§ SUPPLIED TEXT
5

I am trying to multiprocess a list of RDDs as follows

from pyspark.context import SparkContext
from multiprocessing import Pool



def square(rdd_list):
    def _square(i):
        return i*i
    return rdd_list.map(_square)

sc = SparkContext('local', 'Data_Split')
data = sc.parallelize([1,2,3,4,5,6])

dataCollection = [data, data, data]

p = Pool(processes=2)
result = p.map(square, dataCollection)
print result[0].collect()

I am expecting a list of RDDs in output with each element containing the squared elements from data.

But running the code results in the following error :

Exception: It appears that you are attempting to broadcast an RDD or reference an RDD from an action or transformation. RDD transformations and actions can only be invoked by the driver, not inside of other transformations; for example, rdd1.map(lambda x: rdd2.values.coun\ t() * x) is invalid because the values transformation and count action cannot be performed inside of the rdd1.map transformation. For more information, see SPARK-5063.

My questions are :-

1) Why doesn't the code work as expected ? How can I fix this ?

2) Will I gain any performance enhancement (in terms of lessening the runtime) for my program if I use the p.map (Pool) instead of a simple map on my RDD list.

§ GOAL
In the PySpark multiprocessing post, which Spark issue does the error message point to for more information? Please answer in a few words.

§ DATASET EXCERPTS
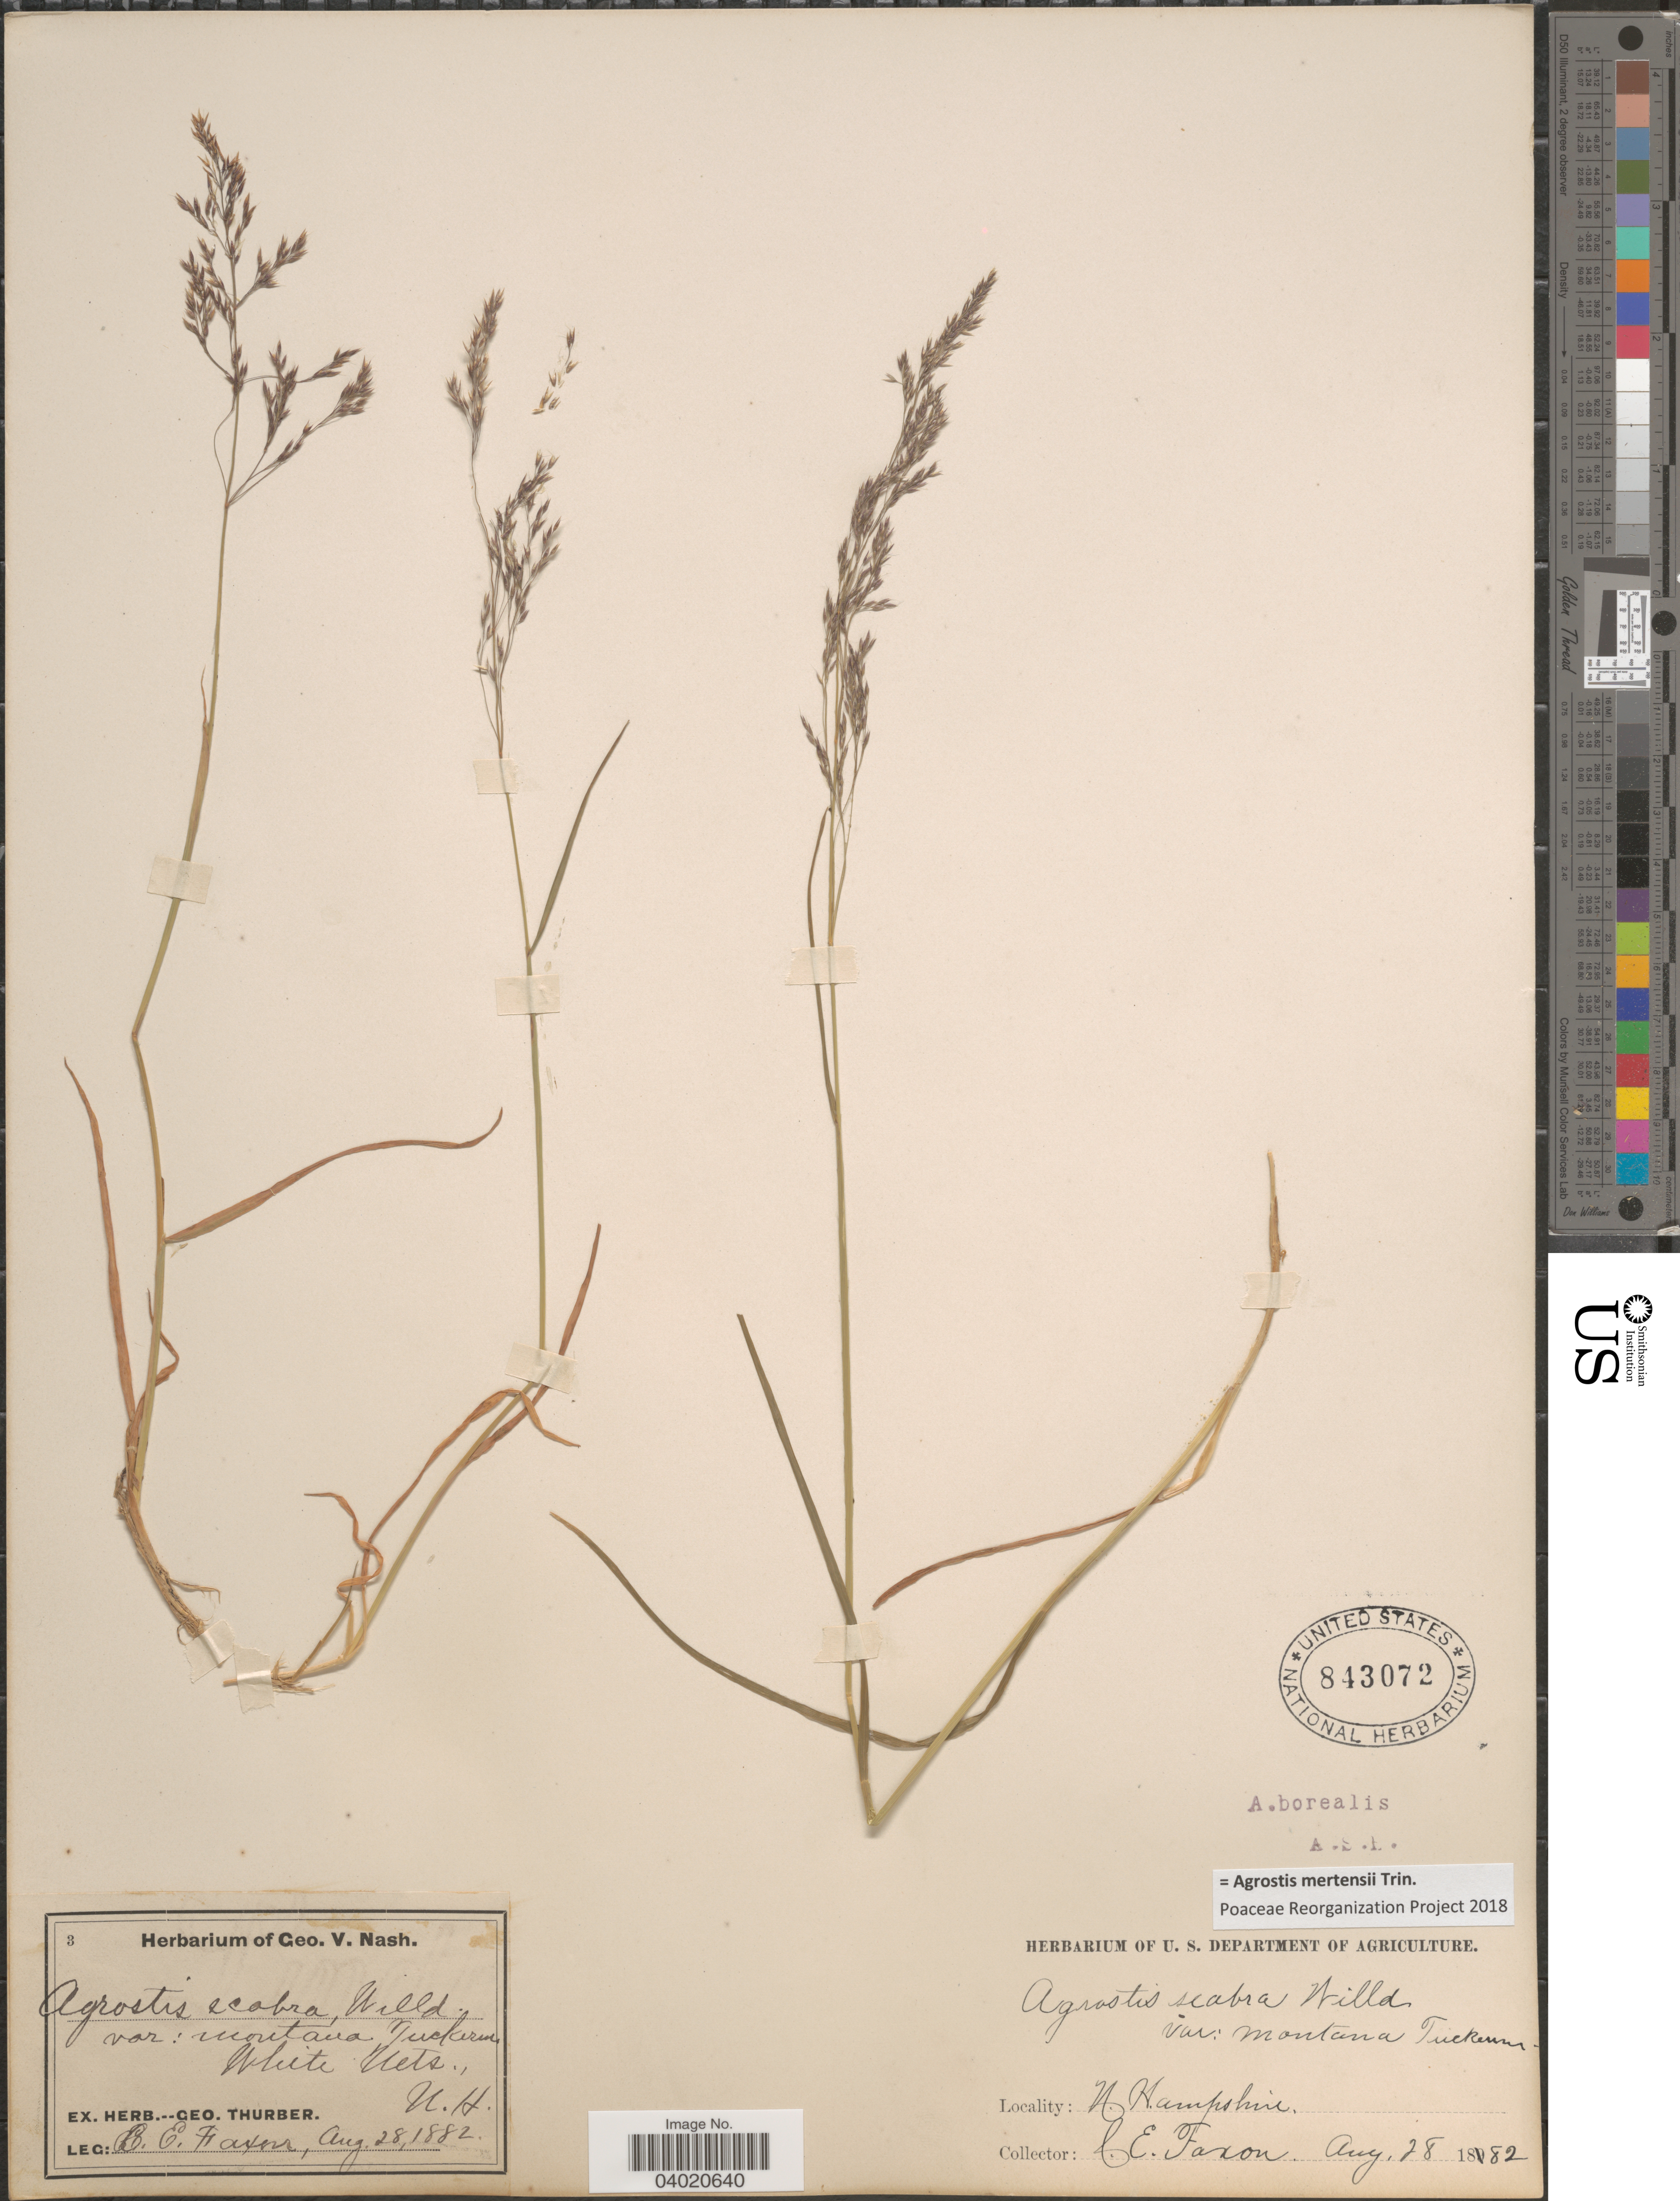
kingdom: Plantae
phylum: Tracheophyta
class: Liliopsida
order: Poales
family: Poaceae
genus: Agrostis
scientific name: Agrostis mertensii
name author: Trin.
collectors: C. Faxon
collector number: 3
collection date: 1882-08-28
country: United States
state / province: New Hampshire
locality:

§ PROBLEM SOLUTION
SPARK-5063